§ **What this task involves**
Answer the following questions using the text on financial advisors and technology.
1. Which communication channels does the text list for reaching clients?
2. What does the text say advisors must position themselves to be?
3. What does the text call advisors' biggest competitive advantage?

§ **Document segment**
****

Firms and advisors can partner with third-party vendors to supply that personalised content or build client engagement through rewards and other “gamification” techniques. Other widely available services allow advisors to communicate with clients at the right time via the right channel, whether that is email, Facebook or LinkedIn, on a computer or mobile phone.
Relevant content sent through those channels should help educate clients about all aspects of their portfolios and lifestyle, while increasing financial literacy. As investors have a greater say in how they invest, when they invest and what they invest in, advisors should have a big role to play in those investment decisions. Advisors must position themselves to be a trusted primary source of financial planning helping clients make informed decisions.
As advisors build out these technology platforms to create personalised strategies, they should never sacrifice their biggest competitive advantage: the human touch. The one thing advisors can provide that digital competitors can’t replicate is a phone call or in-person conversation about the things which clients care about the most.

****

§ **Available data**
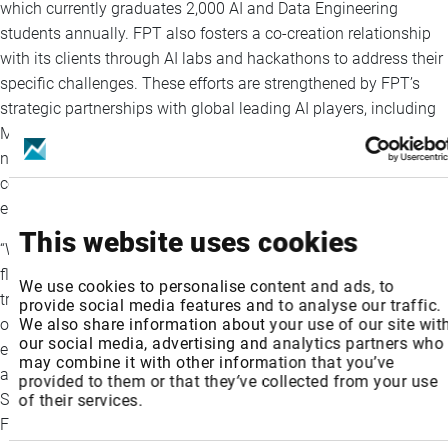
which currently graduates 2,000 AI and Data Engineering
students annually. FPT also fosters a co-creation relationship
with its clients through AI labs and hackathons to address their
specific challenges. These efforts are strengthened by FPT’s
strategic partnerships with global leading AI players, including
Microsoft, SAP, Landing AI, Mila - Quebec AI Institute, and
notably NVIDIA with the joint initiative of FPT AI Factory. The
company aims to train an additional 1,500+ AI experts by the
end of 2025 and 50,000 specialists by 2030.
This website uses cookies
“We are not stopping at providing AI services. FPT is a full-
fledged AI Global System Integrator, delivering scalable and
We use cookies to personalise content and ads, to
trusted enterprise-grade AI solutions. We remain steadfast in
provide social media features and to analyse our traffic.
We also share information about your use of our site wit
our commitment to empowering clients worldwide with end-to-
our social media, advertising and analytics partners who
end AI enablement across industries, while upholding ethical
may combine it with other information that you’ve
and responsible AI practices,” said Pham Minh Tuan, FPT
provided to them or that they’ve collected from your use
Software Chief Executive Officer and Executive Vice President,
of their services.
FPT Corporation.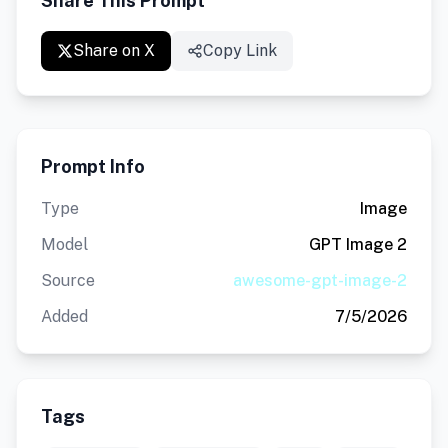
Share This Prompt
Share on X
Copy Link
Prompt Info
Type
Image
Model
GPT Image 2
Source
awesome-gpt-image-2
Added
7/5/2026
Tags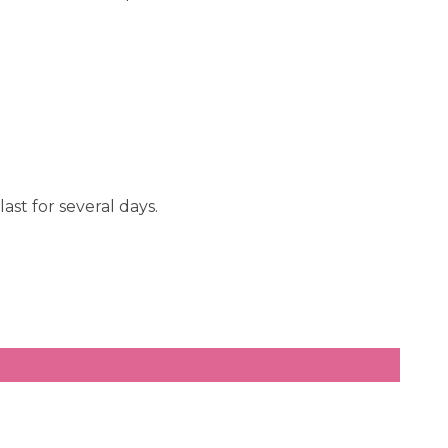
ast for several days.
.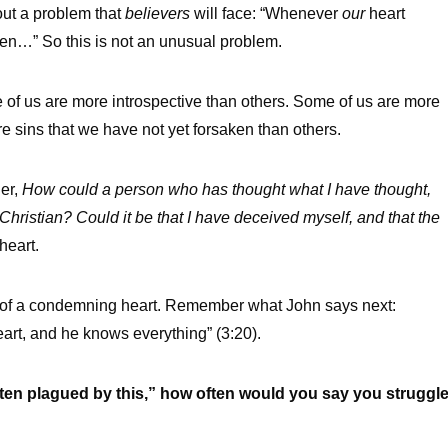
out a problem that
believers
will face: “Whenever
our
heart
en…” So this is not an unusual problem.
e of us are more introspective than others. Some of us are more
e sins that we have not yet forsaken than others.
der,
How could a person who has thought what I have thought,
Christian? Could it be that I have deceived myself, and that the
heart.
e of a condemning heart. Remember what John says next:
art, and he knows everything” (3:20).
m often plagued by this,” how often would you say you struggl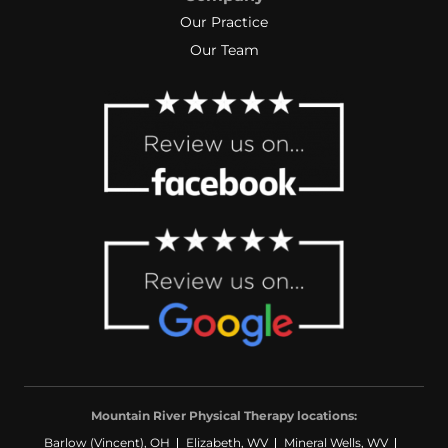
Our Practice
Our Team
Mountain River Physical Therapy locations:
Barlow (Vincent), OH
Elizabeth, WV
Mineral Wells, WV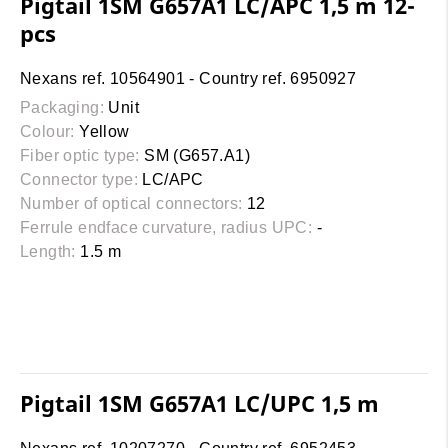
Pigtail 1SM G657A1 LC/APC 1,5 m 12-
pcs
Nexans ref. 10564901 - Country ref. 6950927
Packaging:
Unit
Colour:
Yellow
Fiber optic type:
SM (G657.A1)
Connector type:
LC/APC
Number of optical connectors:
12
Ferrule endface curvature, radius UPC:
-
Length:
1.5 m
Pigtail 1SM G657A1 LC/UPC 1,5 m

****

§ **Result**
1. Email, Facebook or LinkedIn, on a computer or mobile phone.
2. A trusted primary source of financial planning that helps clients make informed decisions.
3. The human touch.